In the southeastern United States with the warm temperatures and high humidity, there is a growing problem with algae on roofs and particularly asphalt/fiberglass shingled roofs.
 
This algae is known as Gloeocapsa Magma which is identified by the brownish black stains. Usually it is noticed on the north side of the house first (where there is the least sun and the most moisture) and then spreads to other areas over time. In such a warm and moist climate, the only thing the algae needs is a food source to grow and spread. One food source is readily available in the form of limestone. Limestone is used as filler in the shingles.
 
With the ever increasing cost of petroleum used to manufacture asphalt shingles, companies needed to find a more economic way to produce the shingle so they introduced fiberglass. This reduced the asphalt, and made the shingle much stronger, but it also made the shingle much lighter in weight. Therefore shingle manufactures started adding a relatively cheap crushed limestone mixture to the asphalt shingle mainly as a filler. However, this created an entirely new problem. A food source for Gloeocapsa Magma.
 
So, is this algae a problem or just an eyesore?

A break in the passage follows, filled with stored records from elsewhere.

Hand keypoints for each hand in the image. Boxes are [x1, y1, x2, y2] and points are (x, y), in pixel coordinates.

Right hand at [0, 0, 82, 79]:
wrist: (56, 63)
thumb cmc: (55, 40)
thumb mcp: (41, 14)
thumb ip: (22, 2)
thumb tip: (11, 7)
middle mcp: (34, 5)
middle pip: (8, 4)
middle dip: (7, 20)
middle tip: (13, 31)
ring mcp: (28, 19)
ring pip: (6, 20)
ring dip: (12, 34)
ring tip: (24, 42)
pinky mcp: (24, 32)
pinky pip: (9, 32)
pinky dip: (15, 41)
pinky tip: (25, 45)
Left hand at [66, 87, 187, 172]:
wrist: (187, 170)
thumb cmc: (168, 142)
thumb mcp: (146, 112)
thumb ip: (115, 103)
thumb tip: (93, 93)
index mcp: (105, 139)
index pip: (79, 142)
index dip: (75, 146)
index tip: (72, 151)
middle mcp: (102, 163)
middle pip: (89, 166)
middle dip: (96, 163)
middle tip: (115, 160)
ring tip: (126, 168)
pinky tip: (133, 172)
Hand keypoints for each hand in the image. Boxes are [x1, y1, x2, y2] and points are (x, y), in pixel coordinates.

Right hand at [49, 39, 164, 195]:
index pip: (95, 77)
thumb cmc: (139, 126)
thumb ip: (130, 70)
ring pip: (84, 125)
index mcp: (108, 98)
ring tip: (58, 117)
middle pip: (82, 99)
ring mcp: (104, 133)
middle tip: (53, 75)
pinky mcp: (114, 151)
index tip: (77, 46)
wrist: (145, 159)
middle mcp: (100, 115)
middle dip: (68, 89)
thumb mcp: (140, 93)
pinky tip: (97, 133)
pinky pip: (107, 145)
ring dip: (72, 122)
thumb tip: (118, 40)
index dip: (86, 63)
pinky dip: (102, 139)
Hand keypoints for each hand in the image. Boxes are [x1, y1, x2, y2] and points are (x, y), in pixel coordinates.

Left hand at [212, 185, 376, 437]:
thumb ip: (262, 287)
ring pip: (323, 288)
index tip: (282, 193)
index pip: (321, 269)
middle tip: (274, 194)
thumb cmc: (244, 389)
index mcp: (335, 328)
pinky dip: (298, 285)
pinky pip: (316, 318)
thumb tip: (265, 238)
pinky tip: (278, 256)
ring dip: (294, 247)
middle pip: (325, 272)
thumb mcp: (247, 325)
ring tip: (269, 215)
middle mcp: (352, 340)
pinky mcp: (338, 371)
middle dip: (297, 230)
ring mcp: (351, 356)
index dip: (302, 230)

In the early stages, Goleocapsa Magma is more of an eyesore, but as it grows, it can become a significant problem.
 
Gloeocapsa Magma in some cases left untreated can become a health issue to some people with chronic breathing and allergy problems.

It also inhibits the shingle’s ability to reflect the UV rays of the sun. This in turn causes excessive heat build up in the attic which not only causes higher cooling costs, but also increases premature deterioration of the shingles. Another problem if let untreated, the algae buildup acts as a bed for leaves, dirt and pollen to collect creating a home for mold and mildew as well as having the ability to cause water to “dam” up under the shingles causing leaks. So it can be both an eyesore and a significant problem.